你的任务 |
把下面清单里的所有行逐字重新抄写一遍，不作任何改动。

所给清单 |
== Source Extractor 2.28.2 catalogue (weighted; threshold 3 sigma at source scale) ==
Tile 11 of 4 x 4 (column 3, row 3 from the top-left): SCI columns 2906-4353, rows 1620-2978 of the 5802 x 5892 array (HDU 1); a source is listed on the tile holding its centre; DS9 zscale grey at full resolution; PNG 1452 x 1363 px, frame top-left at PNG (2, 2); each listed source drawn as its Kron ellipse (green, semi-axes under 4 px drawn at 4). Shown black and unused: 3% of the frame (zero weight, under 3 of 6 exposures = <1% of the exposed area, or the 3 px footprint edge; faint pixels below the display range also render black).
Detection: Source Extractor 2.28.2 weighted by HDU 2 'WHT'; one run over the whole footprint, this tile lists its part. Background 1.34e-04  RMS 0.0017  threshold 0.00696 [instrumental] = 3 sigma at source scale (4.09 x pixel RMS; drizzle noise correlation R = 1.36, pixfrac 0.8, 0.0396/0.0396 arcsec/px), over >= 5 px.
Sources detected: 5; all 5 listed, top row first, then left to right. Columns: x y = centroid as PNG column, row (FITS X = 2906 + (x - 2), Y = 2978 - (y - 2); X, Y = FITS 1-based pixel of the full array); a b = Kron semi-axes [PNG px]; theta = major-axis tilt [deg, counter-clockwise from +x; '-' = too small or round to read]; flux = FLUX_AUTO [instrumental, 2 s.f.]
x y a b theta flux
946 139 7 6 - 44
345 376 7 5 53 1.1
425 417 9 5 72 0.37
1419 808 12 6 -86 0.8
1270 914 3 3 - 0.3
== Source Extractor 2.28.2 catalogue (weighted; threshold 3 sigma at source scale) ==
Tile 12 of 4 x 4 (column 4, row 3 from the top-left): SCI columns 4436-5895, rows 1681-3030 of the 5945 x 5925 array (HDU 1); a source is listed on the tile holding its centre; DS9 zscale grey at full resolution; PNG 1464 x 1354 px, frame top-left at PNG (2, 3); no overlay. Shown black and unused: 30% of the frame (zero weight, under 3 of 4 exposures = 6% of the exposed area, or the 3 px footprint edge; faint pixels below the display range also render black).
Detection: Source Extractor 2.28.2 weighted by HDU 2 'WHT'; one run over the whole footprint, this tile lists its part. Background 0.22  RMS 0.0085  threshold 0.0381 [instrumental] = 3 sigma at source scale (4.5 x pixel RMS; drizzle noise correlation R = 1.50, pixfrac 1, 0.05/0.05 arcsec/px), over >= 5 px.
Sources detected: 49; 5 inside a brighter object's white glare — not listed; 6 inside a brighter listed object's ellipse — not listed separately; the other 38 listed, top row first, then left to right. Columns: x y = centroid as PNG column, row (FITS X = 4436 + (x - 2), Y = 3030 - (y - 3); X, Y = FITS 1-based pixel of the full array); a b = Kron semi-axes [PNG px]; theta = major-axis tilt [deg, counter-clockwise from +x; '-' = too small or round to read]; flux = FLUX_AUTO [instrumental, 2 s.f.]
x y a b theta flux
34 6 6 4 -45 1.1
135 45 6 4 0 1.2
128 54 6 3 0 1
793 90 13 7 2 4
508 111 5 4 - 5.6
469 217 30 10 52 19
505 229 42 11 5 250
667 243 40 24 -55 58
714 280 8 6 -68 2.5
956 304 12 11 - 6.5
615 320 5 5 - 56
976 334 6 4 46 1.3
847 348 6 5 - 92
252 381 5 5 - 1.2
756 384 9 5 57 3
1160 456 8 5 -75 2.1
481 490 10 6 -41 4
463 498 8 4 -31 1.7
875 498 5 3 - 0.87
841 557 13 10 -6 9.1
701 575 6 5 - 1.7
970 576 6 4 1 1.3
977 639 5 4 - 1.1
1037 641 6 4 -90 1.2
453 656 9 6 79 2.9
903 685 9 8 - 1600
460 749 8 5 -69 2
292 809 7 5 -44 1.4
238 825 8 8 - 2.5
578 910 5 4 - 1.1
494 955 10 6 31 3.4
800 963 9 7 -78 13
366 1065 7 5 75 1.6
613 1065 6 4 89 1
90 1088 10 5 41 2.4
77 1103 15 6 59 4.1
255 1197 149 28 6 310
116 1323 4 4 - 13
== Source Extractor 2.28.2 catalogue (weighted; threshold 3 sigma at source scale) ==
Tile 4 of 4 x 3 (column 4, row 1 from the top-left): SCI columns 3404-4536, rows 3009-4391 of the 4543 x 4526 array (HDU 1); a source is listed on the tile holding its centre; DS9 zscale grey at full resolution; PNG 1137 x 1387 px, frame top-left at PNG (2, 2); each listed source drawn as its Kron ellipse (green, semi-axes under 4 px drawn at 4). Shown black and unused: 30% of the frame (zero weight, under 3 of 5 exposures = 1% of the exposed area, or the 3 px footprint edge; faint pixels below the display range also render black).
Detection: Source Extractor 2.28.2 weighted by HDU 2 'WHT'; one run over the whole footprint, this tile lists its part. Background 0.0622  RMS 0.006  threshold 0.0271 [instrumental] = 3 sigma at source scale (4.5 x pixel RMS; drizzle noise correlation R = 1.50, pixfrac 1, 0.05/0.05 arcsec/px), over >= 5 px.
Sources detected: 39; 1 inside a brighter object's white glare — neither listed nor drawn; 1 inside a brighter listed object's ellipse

练习答案 |
== Source Extractor 2.28.2 catalogue (weighted; threshold 3 sigma at source scale) ==
Tile 11 of 4 x 4 (column 3, row 3 from the top-left): SCI columns 2906-4353, rows 1620-2978 of the 5802 x 5892 array (HDU 1); a source is listed on the tile holding its centre; DS9 zscale grey at full resolution; PNG 1452 x 1363 px, frame top-left at PNG (2, 2); each listed source drawn as its Kron ellipse (green, semi-axes under 4 px drawn at 4). Shown black and unused: 3% of the frame (zero weight, under 3 of 6 exposures = <1% of the exposed area, or the 3 px footprint edge; faint pixels below the display range also render black).
Detection: Source Extractor 2.28.2 weighted by HDU 2 'WHT'; one run over the whole footprint, this tile lists its part. Background 1.34e-04  RMS 0.0017  threshold 0.00696 [instrumental] = 3 sigma at source scale (4.09 x pixel RMS; drizzle noise correlation R = 1.36, pixfrac 0.8, 0.0396/0.0396 arcsec/px), over >= 5 px.
Sources detected: 5; all 5 listed, top row first, then left to right. Columns: x y = centroid as PNG column, row (FITS X = 2906 + (x - 2), Y = 2978 - (y - 2); X, Y = FITS 1-based pixel of the full array); a b = Kron semi-axes [PNG px]; theta = major-axis tilt [deg, counter-clockwise from +x; '-' = too small or round to read]; flux = FLUX_AUTO [instrumental, 2 s.f.]
x y a b theta flux
946 139 7 6 - 44
345 376 7 5 53 1.1
425 417 9 5 72 0.37
1419 808 12 6 -86 0.8
1270 914 3 3 - 0.3
== Source Extractor 2.28.2 catalogue (weighted; threshold 3 sigma at source scale) ==
Tile 12 of 4 x 4 (column 4, row 3 from the top-left): SCI columns 4436-5895, rows 1681-3030 of the 5945 x 5925 array (HDU 1); a source is listed on the tile holding its centre; DS9 zscale grey at full resolution; PNG 1464 x 1354 px, frame top-left at PNG (2, 3); no overlay. Shown black and unused: 30% of the frame (zero weight, under 3 of 4 exposures = 6% of the exposed area, or the 3 px footprint edge; faint pixels below the display range also render black).
Detection: Source Extractor 2.28.2 weighted by HDU 2 'WHT'; one run over the whole footprint, this tile lists its part. Background 0.22  RMS 0.0085  threshold 0.0381 [instrumental] = 3 sigma at source scale (4.5 x pixel RMS; drizzle noise correlation R = 1.50, pixfrac 1, 0.05/0.05 arcsec/px), over >= 5 px.
Sources detected: 49; 5 inside a brighter object's white glare — not listed; 6 inside a brighter listed object's ellipse — not listed separately; the other 38 listed, top row first, then left to right. Columns: x y = centroid as PNG column, row (FITS X = 4436 + (x - 2), Y = 3030 - (y - 3); X, Y = FITS 1-based pixel of the full array); a b = Kron semi-axes [PNG px]; theta = major-axis tilt [deg, counter-clockwise from +x; '-' = too small or round to read]; flux = FLUX_AUTO [instrumental, 2 s.f.]
x y a b theta flux
34 6 6 4 -45 1.1
135 45 6 4 0 1.2
128 54 6 3 0 1
793 90 13 7 2 4
508 111 5 4 - 5.6
469 217 30 10 52 19
505 229 42 11 5 250
667 243 40 24 -55 58
714 280 8 6 -68 2.5
956 304 12 11 - 6.5
615 320 5 5 - 56
976 334 6 4 46 1.3
847 348 6 5 - 92
252 381 5 5 - 1.2
756 384 9 5 57 3
1160 456 8 5 -75 2.1
481 490 10 6 -41 4
463 498 8 4 -31 1.7
875 498 5 3 - 0.87
841 557 13 10 -6 9.1
701 575 6 5 - 1.7
970 576 6 4 1 1.3
977 639 5 4 - 1.1
1037 641 6 4 -90 1.2
453 656 9 6 79 2.9
903 685 9 8 - 1600
460 749 8 5 -69 2
292 809 7 5 -44 1.4
238 825 8 8 - 2.5
578 910 5 4 - 1.1
494 955 10 6 31 3.4
800 963 9 7 -78 13
366 1065 7 5 75 1.6
613 1065 6 4 89 1
90 1088 10 5 41 2.4
77 1103 15 6 59 4.1
255 1197 149 28 6 310
116 1323 4 4 - 13
== Source Extractor 2.28.2 catalogue (weighted; threshold 3 sigma at source scale) ==
Tile 4 of 4 x 3 (column 4, row 1 from the top-left): SCI columns 3404-4536, rows 3009-4391 of the 4543 x 4526 array (HDU 1); a source is listed on the tile holding its centre; DS9 zscale grey at full resolution; PNG 1137 x 1387 px, frame top-left at PNG (2, 2); each listed source drawn as its Kron ellipse (green, semi-axes under 4 px drawn at 4). Shown black and unused: 30% of the frame (zero weight, under 3 of 5 exposures = 1% of the exposed area, or the 3 px footprint edge; faint pixels below the display range also render black).
Detection: Source Extractor 2.28.2 weighted by HDU 2 'WHT'; one run over the whole footprint, this tile lists its part. Background 0.0622  RMS 0.006  threshold 0.0271 [instrumental] = 3 sigma at source scale (4.5 x pixel RMS; drizzle noise correlation R = 1.50, pixfrac 1, 0.05/0.05 arcsec/px), over >= 5 px.
Sources detected: 39; 1 inside a brighter object's white glare — neither listed nor drawn; 1 inside a brighter listed object's ellipse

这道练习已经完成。